Please output the section of the listing below that opens with the line containing "Summary of Revisions" and closes with the line containing "contract requirements |", exactly and with nothing else.

•••

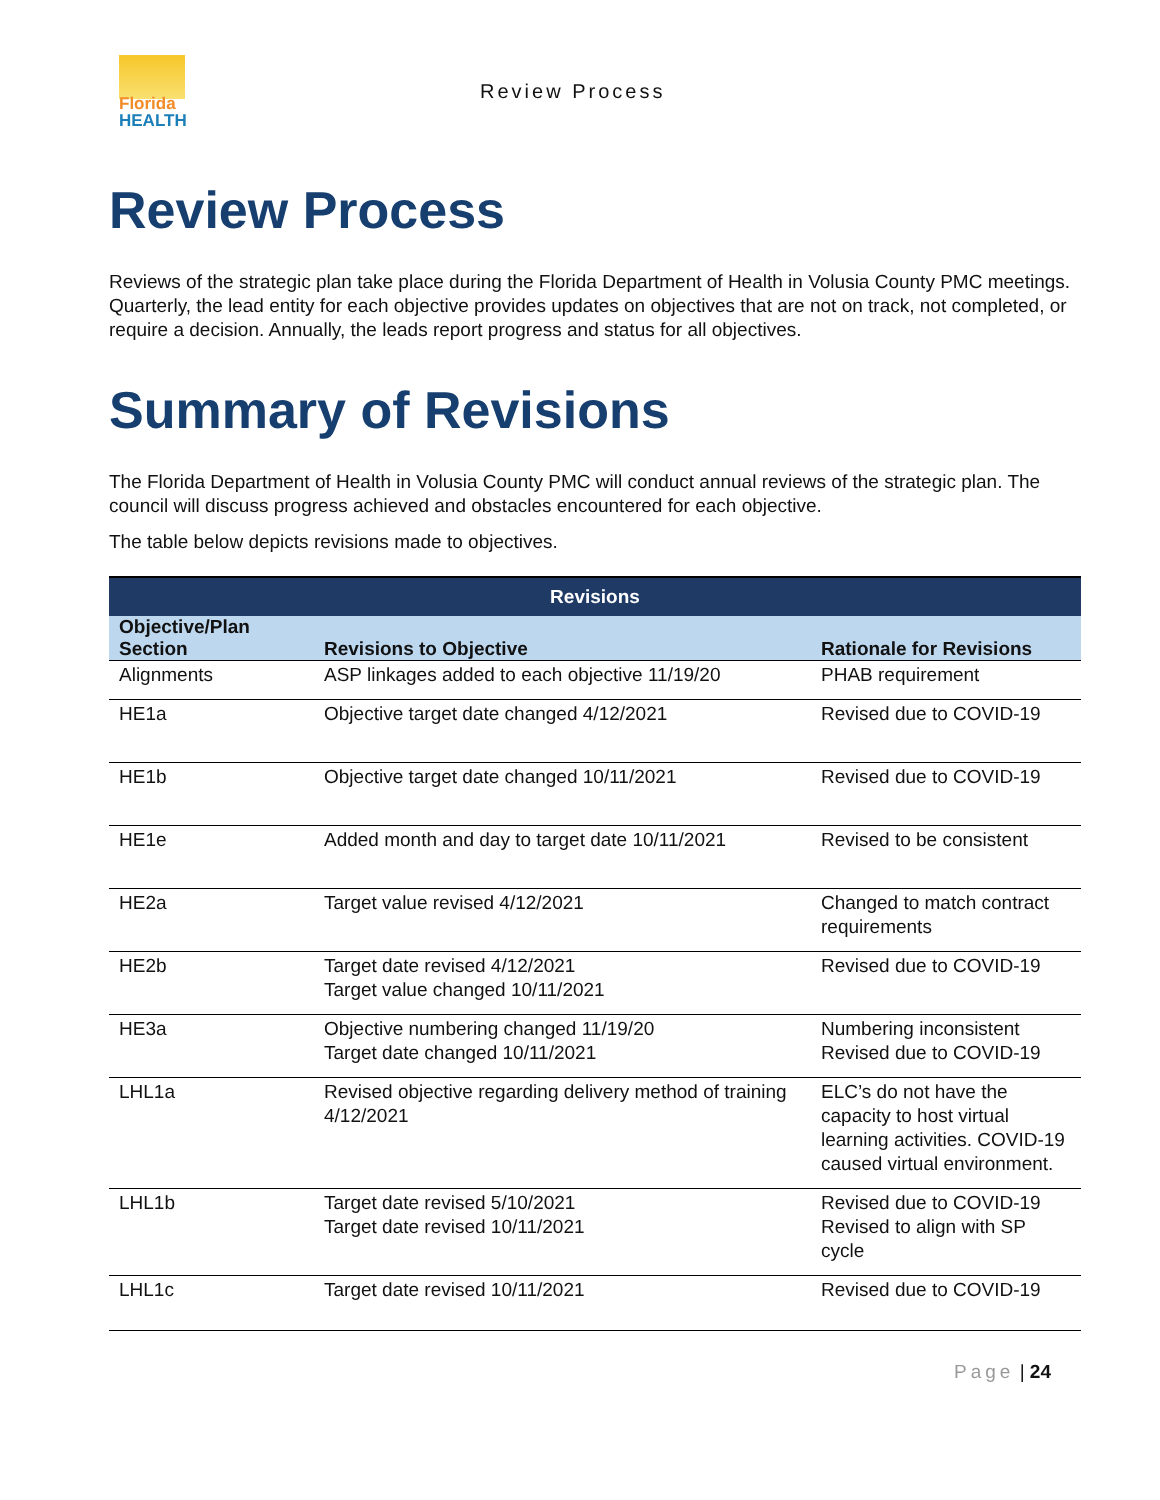Florida
HEALTH
Review Process
Review Process
Reviews of the strategic plan take place during the Florida Department of Health in Volusia County PMC meetings. Quarterly, the lead entity for each objective provides updates on objectives that are not on track, not completed, or require a decision. Annually, the leads report progress and status for all objectives.
Summary of Revisions
The Florida Department of Health in Volusia County PMC will conduct annual reviews of the strategic plan. The council will discuss progress achieved and obstacles encountered for each objective.
The table below depicts revisions made to objectives.
| Revisions | | |
| --- | --- | --- |
| Objective/Plan Section | Revisions to Objective | Rationale for Revisions |
| Alignments | ASP linkages added to each objective 11/19/20 | PHAB requirement |
| HE1a | Objective target date changed 4/12/2021 | Revised due to COVID-19 |
| HE1b | Objective target date changed 10/11/2021 | Revised due to COVID-19 |
| HE1e | Added month and day to target date 10/11/2021 | Revised to be consistent |
| HE2a | Target value revised 4/12/2021 | Changed to match contract requirements |
| HE2b | Target date revised 4/12/2021 Target value changed 10/11/2021 | Revised due to COVID-19 |
| HE3a | Objective numbering changed 11/19/20 Target date changed 10/11/2021 | Numbering inconsistent Revised due to COVID-19 |
| LHL1a | Revised objective regarding delivery method of training 4/12/2021 | ELC’s do not have the capacity to host virtual learning activities. COVID-19 caused virtual environment. |
| LHL1b | Target date revised 5/10/2021 Target date revised 10/11/2021 | Revised due to COVID-19 Revised to align with SP cycle |
| LHL1c | Target date revised 10/11/2021 | Revised due to COVID-19 |
Page | 24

•••

# Solved exercise
Summary of Revisions
The Florida Department of Health in Volusia County PMC will conduct annual reviews of the strategic plan. The council will discuss progress achieved and obstacles encountered for each objective.
The table below depicts revisions made to objectives.
| Revisions | | |
| --- | --- | --- |
| Objective/Plan Section | Revisions to Objective | Rationale for Revisions |
| Alignments | ASP linkages added to each objective 11/19/20 | PHAB requirement |
| HE1a | Objective target date changed 4/12/2021 | Revised due to COVID-19 |
| HE1b | Objective target date changed 10/11/2021 | Revised due to COVID-19 |
| HE1e | Added month and day to target date 10/11/2021 | Revised to be consistent |
| HE2a | Target value revised 4/12/2021 | Changed to match contract requirements |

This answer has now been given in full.